(EXCERPT PROVIDED)
Short version: I think the existing division of labour between
the network (including the routing and addressing
system) and hosts is good. I think we should
add architectural elements to the network to solve
its scaling problem when millions of end-user
networks need portability, multihoming and TE.
Here is a list of objections to any routing scaling
solution which pushes work relating to multihoming,
TE and changing ISPs onto hosts. This is in
addition to the objections regarding the
impracticality of introducing such upgrades to the
great majority of host stacks and applications.
Extra host traffic
Host operation more affected by packet loss
Increased cost and reliability problems
for mobile hosts operating over wireless
Extra complexity in the host
Slowness of response to multihoming
Flurry of activity for each multihoming outage
General principle of solving a problem close
to its origin
Complexifying mobile-IP
I haven't yet listened to the RRG meeting. There
may well be other objections.
My messages:
http://www.irtf.org/pipermail/rrg/2008-November/000215.html
http://www.irtf.org/pipermail/rrg/2008-November/000228.html
mention two types of objections to a host-based scalable routing
solution:
1 - The impossibility of introducing it except perhaps over
a very long time period, such as 15 years.
2 - Inherent problems with burdening hosts with the responsibility
for coping with things which occur in the routing system.
Below I concentrate on the second class of objections.
I assume that the proposed host-based routing scaling solution involves:
1 - All applications use a purely hostname API to the TCP/IP
stack, which will establish sessions - or allow something
equivalent to send and forget UDP-like communications -
no matter what changes occur to the IP address(es) of this
host, or of any of the hosts it is communicating with.
2 - Multihoming is achieved by the end-user network having
two or more upstream ISPs, which each host having at least
one IP address from the address space provided by each ISP.
3 - In order to be able to communicate, every host needs an entry
in the DNS, which will probably be a souped up version of
the current DNS system.
4 - The solution is only for IPv6 or something else - not IPv4.
5 - Perhaps some system within end-user networks so that every
host can quickly and securely become aware of (by being
securely informed, or by the host polling the system):
a - ISPs being added or deleted from the current ISP list.
b - Therefore, whether the host should gain, or lose one or
more of its IP addresses.
c - Real time information about whether each ISP is currently
to be used - and therefore which of the host's current
IP addresses should be used.
I will refer to the current host as "A" and to hosts it is
communicating with as "B", "C" etc.
Host-based solutions increase host traffic
------------------------------------------
Currently, hosts assume that their one or more IP addresses are
stable (within any limit set by a DHCP lease) and make the same
assumptions about other hosts, potentially subject to caching times
for DNS replies.
Any host-based routing scaling solution such as described above will
involve extra traffic to and from each host, including:
1 - More DNS requests and responses.
2 - DNS responses which are longer, such as due to them returning:
a - More IP addresses.
b - Extra information about IP addresses, such as priorities
for using them, individual caching times for each address
etc.
There may need to be more than one IP address with the
same priority, to facilitate load sharing over hosts
which use one or more ISPs, for the top priority which
will be chosen if there are no detected failures.
c - Any other information required by the new solution.
3 - Some or all (probably just the initial packet) user-data
packets sent between hosts having the sending host's hostname
in an initial packet.
(End EXCERPT PROVIDED)
(STUDY MATERIAL)
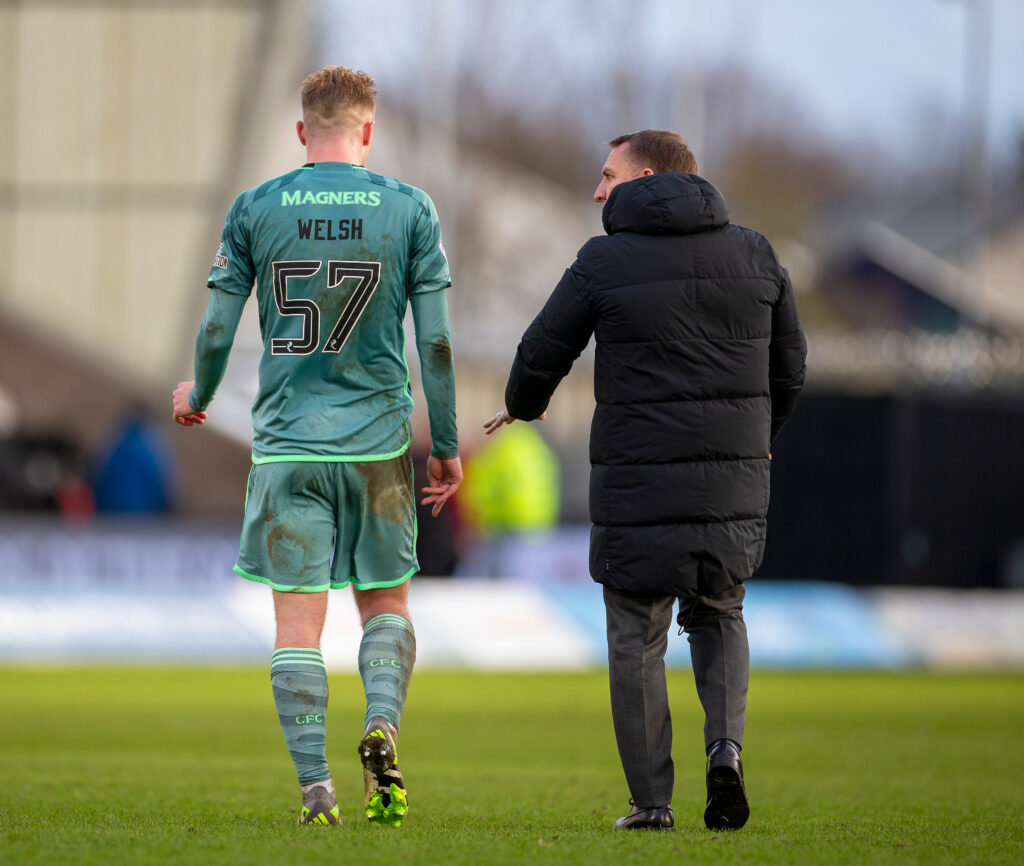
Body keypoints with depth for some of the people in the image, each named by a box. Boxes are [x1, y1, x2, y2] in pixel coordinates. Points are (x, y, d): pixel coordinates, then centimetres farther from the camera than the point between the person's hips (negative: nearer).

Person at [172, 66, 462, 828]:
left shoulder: (255, 210, 1)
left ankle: (315, 786, -5)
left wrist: (198, 396, 23)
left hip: (286, 445, 0)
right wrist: (447, 444, 7)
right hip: (378, 443, 0)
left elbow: (217, 329, 3)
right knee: (387, 601, 15)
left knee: (298, 622, 1)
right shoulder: (410, 209, 0)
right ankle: (383, 723, -10)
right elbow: (435, 339, -2)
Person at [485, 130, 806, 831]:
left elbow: (542, 358, 1)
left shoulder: (605, 264, -6)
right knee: (719, 617, 22)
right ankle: (726, 747, -2)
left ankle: (652, 802, 7)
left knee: (637, 640, 9)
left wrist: (522, 406, 24)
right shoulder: (755, 255, 5)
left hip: (637, 489, -3)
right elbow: (788, 368, 12)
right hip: (734, 486, 3)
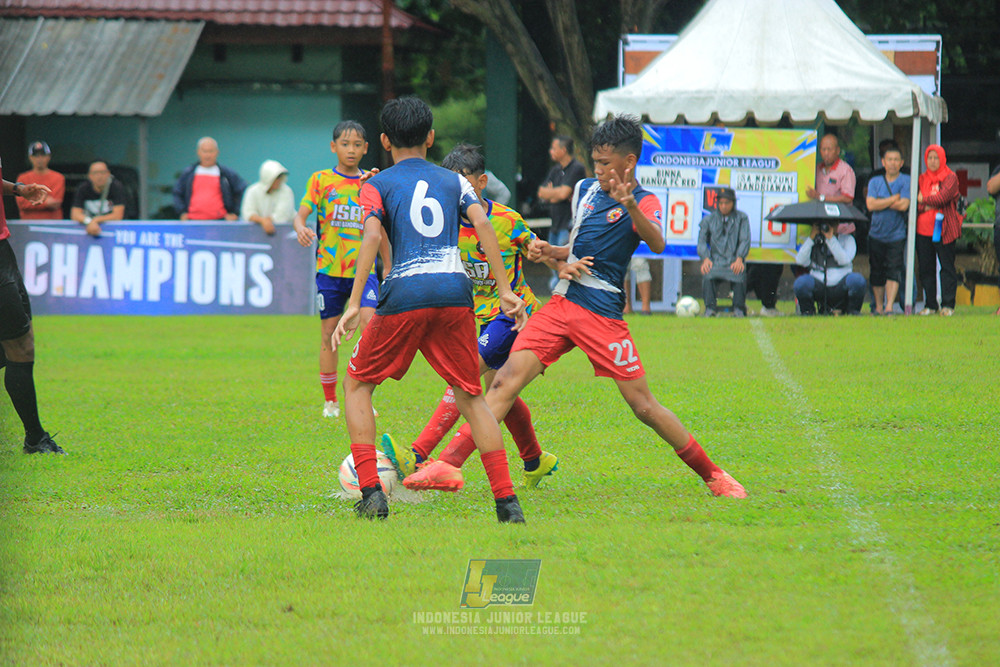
(End STUDY MATERIAL)
**EXERCISE DETAILS**
Please list every objection in the routing-scaling post's opening list of objections to pushing multihoming, TE and ISP-change work onto hosts. The records are separate material, unconnected to the routing-scaling post.

**RESULT OF THE TASK**
- Extra host traffic
- Host operation more affected by packet loss
- Increased cost and reliability problems for mobile hosts operating over wireless
- Extra complexity in the host
- Slowness of response to multihoming
- Flurry of activity for each multihoming outage
- General principle of solving a problem close to its origin
- Complexifying mobile-IP